“第2のシャープ”か? 任天堂が藁をもすがるUSJとの提携

社会 週刊実話 2016年03月18日 14時03分

 任天堂は3月2日、大阪市の米映画テーマパーク、ユニバーサル・スタジオ・ジャパン(USJ)を運営するユー・エス・ジェイ(大阪市)とテーマパークの共同展開で基本合意したと明らかにした。スマホの台頭で主力の携帯型ゲーム機『ニンテンドー3DS』の販売が激減しているからだ。

 これを受け、先ごろ平成28年3月期の業績見通しを下方修正。当初、本業の儲けを示す営業利益を前期比倍増の500億円と見込んでいたが、一転して330億円に引き下げた。アナリストの予想(平均値)は439億円だったことから、「そこまで急ブレーキがかかったのか」との驚きの声が上がっている。
 最終利益も従来予想の350億円から170億円に落ち込む。前年実績は418億円。予想と修正値が余りに懸け離れていることから、外資系証券アナリストが「下方修正値だってぶれかねない。この分だと“第2のシャープ”もあり得る」と危惧しているほどだ。

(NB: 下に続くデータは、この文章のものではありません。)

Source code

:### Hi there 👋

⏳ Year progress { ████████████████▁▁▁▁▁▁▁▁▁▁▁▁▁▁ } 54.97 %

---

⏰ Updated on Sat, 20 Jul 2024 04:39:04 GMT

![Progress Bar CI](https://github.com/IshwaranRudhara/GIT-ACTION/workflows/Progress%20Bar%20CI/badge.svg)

 苦境脱出の切り札として期待を集めるのが大阪市のテーマパーク『ユニバーサル・スタジオ・ジャパン(USJ)』との提携だ。任天堂は「マリオ」や「ゼルダ」などゲームのキャラクターや世界観を積極的に他分野の商品やサービスにも展開し、ゲームファンを増やす戦略を進めている。テーマパークへの進出もその一環だ。

 テーマパークへの進出はゲームファンを獲得する戦略の一環として、昨年7月に死去した岩田聡社長(当時)が描いたシナリオ。後任の君島達己社長がその遺志を引き継ぎ、攻めの戦略に打って出た構図だ。
 「君島社長は銀行出身で、ゲーム機やソフトに関してはズブの素人なんです。彼が下手に口出しすれば、現場はかえって混乱する。その点、USJとアトラクションでタッグを組むこと自体、管理部門担当だった彼にはうってつけでしょう。とはいえ、本業のジリ貧は目に余る。もしもUSJから三くだり半を突き付けられたら天下の笑い物になり、任天堂の株価は大暴落しかねません」(証券アナリスト)

 頼みのゲーム機やソフトが売れなければ、キャラクターを全面に押し出すテーマパークの魅力も半減しかねない。捕らぬタヌキの数字いじりで“第2のシャープ”が現実にならなければいいが。